A safari to Africa often marks a lifetime adventure for most people in the world. However, it doesn’t imply that you must spend all your life savings to go on an African safari.
Indeed, the tourism industry tends to promote itself as a realm of exclusivity, marketing luxurious safari lodges and lavish tented camps. Additionally, the remoteness of some safari destinations, some accessible solely by small planes, can cause expenses to soar beyond the reach of most ordinary individuals. However, it is essential to recognize that it doesn’t necessarily have to be that way.
The perception of a good-value safari experience naturally differs among travelers. For those who prioritize necessity over high levels of comfort, the key might lie in choosing the best season to travel rather than focusing solely on the destination and mode of travel. On the other hand, some travelers may find that a self-driving camping safari offers the best value. In such cases, it’s essential to consider the following factors when planning to maximize the value of your safari experience.
Choosing How to Travel
In general, a self-drive safari, where you handle the organizing of the safari yourself by arranging your own transport and booking accommodation, typically offers better value than an all-inclusive safari, especially in the budget or mid-range price categories. However, at the top end of the market, this difference may be less pronounced.
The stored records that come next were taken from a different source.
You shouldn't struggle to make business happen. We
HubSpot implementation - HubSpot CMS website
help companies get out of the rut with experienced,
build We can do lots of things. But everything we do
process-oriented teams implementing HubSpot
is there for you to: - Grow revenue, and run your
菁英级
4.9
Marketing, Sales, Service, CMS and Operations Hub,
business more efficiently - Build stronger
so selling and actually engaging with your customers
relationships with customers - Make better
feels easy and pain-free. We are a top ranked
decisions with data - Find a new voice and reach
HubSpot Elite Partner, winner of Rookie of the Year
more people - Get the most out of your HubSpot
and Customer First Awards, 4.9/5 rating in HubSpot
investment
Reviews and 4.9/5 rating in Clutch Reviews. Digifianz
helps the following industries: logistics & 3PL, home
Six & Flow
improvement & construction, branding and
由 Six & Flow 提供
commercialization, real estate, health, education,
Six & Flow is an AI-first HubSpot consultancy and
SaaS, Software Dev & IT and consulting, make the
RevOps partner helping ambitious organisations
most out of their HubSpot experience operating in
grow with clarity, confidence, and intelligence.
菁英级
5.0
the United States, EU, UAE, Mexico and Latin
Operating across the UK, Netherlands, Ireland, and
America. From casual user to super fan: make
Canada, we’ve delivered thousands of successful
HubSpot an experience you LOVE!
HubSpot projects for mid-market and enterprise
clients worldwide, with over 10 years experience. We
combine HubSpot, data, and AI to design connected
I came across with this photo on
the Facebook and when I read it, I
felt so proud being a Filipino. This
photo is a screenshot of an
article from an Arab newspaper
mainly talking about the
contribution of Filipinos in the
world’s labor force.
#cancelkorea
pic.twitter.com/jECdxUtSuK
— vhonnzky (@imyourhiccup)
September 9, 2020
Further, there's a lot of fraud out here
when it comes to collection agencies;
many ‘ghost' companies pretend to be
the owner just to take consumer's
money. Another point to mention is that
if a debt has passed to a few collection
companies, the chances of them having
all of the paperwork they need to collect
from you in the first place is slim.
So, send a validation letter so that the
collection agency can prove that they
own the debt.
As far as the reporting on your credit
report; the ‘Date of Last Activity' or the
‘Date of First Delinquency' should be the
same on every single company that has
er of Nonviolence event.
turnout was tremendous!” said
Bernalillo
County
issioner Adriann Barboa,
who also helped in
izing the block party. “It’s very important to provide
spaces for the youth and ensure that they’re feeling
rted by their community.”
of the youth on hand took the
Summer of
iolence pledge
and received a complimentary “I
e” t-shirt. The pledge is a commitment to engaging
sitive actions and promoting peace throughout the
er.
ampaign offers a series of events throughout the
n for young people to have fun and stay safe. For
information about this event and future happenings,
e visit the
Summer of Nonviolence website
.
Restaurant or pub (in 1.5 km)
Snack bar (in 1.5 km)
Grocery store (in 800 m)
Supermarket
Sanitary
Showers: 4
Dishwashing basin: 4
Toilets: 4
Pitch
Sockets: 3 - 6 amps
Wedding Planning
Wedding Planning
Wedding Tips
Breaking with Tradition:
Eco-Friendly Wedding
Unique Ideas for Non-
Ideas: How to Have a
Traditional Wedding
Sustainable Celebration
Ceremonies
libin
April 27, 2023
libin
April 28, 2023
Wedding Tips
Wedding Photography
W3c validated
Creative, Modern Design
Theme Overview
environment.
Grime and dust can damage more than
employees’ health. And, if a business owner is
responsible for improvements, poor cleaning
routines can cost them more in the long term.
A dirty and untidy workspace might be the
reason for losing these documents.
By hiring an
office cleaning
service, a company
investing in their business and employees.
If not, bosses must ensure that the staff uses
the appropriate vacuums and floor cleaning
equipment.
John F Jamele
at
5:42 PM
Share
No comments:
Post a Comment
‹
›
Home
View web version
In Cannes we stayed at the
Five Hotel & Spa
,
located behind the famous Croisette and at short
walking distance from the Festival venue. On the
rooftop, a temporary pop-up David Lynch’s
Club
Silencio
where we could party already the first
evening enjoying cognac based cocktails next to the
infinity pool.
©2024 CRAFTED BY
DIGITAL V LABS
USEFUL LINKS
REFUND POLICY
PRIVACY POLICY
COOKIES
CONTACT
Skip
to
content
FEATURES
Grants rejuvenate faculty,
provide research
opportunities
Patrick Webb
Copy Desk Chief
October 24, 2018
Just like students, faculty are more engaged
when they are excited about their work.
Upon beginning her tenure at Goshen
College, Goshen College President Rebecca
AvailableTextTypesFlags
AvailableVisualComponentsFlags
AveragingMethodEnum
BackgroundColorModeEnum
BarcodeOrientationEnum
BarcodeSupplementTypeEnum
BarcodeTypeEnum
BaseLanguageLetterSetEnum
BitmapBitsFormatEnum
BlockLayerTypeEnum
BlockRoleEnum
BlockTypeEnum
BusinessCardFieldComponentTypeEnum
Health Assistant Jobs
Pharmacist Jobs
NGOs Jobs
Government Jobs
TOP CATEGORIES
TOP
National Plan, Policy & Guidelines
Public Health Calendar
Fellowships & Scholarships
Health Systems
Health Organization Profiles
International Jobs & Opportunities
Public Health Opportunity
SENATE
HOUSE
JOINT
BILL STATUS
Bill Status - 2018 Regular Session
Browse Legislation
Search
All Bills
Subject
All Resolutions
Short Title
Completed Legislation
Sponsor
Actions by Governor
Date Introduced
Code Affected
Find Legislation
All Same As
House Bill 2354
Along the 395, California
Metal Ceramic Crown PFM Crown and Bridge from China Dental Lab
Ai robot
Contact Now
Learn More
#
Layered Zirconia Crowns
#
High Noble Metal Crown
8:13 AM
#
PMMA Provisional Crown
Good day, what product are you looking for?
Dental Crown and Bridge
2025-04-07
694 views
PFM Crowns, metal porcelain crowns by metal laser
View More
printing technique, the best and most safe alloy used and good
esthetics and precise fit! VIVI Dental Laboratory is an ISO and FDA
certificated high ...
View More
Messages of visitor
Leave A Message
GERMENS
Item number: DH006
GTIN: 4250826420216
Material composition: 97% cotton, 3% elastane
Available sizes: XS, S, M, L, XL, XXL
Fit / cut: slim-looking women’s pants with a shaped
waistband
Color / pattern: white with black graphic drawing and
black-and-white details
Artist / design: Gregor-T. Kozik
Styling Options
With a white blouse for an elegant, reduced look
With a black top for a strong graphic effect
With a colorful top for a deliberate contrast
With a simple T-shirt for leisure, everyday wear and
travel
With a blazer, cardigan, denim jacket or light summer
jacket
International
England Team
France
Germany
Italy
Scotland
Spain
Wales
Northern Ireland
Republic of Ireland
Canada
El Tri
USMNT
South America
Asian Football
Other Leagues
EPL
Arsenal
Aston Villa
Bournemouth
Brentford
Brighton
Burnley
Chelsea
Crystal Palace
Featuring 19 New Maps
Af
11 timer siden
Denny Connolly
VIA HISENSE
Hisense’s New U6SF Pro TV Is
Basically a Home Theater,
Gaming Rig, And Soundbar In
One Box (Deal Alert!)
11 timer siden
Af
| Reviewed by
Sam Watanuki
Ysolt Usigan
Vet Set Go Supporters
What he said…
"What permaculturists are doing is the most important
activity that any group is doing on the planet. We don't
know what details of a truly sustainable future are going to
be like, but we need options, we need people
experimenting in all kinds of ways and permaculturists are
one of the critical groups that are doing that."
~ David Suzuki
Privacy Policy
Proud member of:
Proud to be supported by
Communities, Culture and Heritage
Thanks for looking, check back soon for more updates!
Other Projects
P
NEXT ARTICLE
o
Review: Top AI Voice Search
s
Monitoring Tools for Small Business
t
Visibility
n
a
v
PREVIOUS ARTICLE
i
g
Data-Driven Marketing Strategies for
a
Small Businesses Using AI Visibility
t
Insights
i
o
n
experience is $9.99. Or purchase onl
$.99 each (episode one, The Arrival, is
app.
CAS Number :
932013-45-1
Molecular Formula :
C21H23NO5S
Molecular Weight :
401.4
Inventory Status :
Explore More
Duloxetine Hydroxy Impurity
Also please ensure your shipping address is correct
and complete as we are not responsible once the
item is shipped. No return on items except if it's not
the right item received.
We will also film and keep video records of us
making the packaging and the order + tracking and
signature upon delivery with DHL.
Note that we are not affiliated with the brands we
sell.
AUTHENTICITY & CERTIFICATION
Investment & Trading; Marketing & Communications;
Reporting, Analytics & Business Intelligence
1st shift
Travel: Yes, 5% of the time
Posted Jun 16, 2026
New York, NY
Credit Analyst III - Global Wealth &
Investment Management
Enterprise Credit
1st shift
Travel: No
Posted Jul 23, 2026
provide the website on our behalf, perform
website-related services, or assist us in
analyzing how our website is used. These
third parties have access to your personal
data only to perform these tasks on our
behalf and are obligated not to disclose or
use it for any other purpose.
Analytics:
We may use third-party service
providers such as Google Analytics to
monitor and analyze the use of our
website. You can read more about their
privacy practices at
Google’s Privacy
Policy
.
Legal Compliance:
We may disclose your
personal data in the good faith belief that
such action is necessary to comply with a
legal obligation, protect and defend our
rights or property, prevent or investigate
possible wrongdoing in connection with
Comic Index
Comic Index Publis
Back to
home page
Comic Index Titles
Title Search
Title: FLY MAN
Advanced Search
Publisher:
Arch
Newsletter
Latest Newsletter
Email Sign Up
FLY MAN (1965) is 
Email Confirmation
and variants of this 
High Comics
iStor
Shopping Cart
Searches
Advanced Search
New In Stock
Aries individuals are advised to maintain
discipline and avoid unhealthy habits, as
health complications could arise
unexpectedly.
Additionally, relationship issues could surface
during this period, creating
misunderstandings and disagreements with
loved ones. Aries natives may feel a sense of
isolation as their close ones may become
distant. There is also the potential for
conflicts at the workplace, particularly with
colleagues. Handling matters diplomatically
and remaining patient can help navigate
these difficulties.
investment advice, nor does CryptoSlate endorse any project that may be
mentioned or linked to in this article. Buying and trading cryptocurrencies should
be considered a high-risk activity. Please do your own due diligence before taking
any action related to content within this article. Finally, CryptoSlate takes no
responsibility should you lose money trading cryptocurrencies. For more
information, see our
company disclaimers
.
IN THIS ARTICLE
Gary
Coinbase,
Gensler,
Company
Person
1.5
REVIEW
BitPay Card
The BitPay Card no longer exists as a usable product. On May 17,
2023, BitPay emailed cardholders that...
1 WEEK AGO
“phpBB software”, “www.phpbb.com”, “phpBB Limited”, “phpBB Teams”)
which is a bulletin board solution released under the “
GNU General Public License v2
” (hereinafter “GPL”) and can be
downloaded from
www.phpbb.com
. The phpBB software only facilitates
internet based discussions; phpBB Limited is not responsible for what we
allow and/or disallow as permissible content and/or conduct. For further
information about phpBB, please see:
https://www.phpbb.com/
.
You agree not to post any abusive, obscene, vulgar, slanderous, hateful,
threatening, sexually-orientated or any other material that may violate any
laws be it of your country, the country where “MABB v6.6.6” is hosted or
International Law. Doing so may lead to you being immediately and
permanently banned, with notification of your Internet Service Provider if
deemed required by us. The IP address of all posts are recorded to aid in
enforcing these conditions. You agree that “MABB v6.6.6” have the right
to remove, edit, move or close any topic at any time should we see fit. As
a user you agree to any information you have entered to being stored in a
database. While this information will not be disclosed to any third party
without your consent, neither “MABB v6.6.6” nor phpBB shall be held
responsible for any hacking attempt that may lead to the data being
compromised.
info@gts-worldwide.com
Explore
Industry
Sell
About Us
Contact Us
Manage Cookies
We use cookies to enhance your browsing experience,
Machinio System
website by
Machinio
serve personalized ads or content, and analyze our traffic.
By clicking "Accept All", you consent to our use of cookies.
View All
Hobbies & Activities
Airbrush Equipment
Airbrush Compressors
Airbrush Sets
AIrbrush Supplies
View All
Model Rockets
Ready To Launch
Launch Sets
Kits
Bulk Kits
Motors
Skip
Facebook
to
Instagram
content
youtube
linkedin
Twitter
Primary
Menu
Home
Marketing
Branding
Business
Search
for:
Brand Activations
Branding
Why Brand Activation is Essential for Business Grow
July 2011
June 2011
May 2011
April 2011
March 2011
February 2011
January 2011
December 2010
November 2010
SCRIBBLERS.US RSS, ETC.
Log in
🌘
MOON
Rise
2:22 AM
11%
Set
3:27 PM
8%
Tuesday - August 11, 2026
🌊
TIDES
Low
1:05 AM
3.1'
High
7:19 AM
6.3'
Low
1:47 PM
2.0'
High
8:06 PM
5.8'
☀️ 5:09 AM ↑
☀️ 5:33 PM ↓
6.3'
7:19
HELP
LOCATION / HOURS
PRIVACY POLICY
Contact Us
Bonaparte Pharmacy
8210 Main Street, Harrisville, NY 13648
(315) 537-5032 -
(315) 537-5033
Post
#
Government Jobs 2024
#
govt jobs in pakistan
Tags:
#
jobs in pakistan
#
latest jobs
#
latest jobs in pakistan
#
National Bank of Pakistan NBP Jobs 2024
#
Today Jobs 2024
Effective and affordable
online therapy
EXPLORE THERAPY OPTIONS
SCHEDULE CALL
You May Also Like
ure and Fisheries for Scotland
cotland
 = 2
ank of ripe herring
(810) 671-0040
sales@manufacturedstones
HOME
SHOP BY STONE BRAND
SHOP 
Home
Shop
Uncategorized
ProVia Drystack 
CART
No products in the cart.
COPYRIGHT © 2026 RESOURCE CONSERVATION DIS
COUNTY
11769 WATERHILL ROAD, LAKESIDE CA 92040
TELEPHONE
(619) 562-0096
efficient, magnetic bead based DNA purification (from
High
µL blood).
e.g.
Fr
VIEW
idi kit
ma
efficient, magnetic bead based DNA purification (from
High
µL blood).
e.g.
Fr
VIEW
The price-to-quality ratio of a safari can also be influenced by transportation considerations. Renting a 4×4 camper vehicle for a self-drive safari in Africa may cost a bit a lot of money, but it covers both accommodation and transport in one package. On the other hand, remote destinations that cannot easily be accessed by a vehicle and when it necessitates a flight can drive up costs due to the expenses involved in getting there and provisioning the camp, which ultimately gets passed on to guests.
Determining the value of a safari experience depends on the perspective of the travelers. Are the advantages of a remote and exclusive safari worth the substantial costs? Is 4×4 camping too burdensome, regardless of how affordable the cost may seem? Every traveler will have their own opinion on where the best value lies in such cases.
Choosing When to Travel
The timing of your safari can significantly influence its cost, often more than its actual quality. Seasons vary depending on the destination, providing opportunities to leverage regional differences for financial benefits without compromising your wildlife goals. For instance, in Botswana, while June to September constitutes the high season in Chobe National Park and the Okavango Delta, it coincides with the Kalahari’s winter, making it the low season for many lodges in and around the Central Kalahari Game Reserve. During this period, wildlife watching remains just as remarkable, albeit with slightly cooler temperatures during morning game drives. Moreover, in the Delta, the rains rarely continue into May or June, making it an excellent and more affordable time to visit.
If you are open to weather risks, the months of November through January are always associated with the ‘shorter’ rains in East Africa and Southern Africa. While there might be occasional rain in the afternoon, they seldom severely limit safari possibilities. Even during the heart of the rainy season, there’s always a chance of clear skies. For example, Kenya and Tanzania may have blue skies in April, and you can enjoy national parks with fewer crowds, virtually to yourself, while still encountering abundant wildlife that will keep your safari more enjoyable.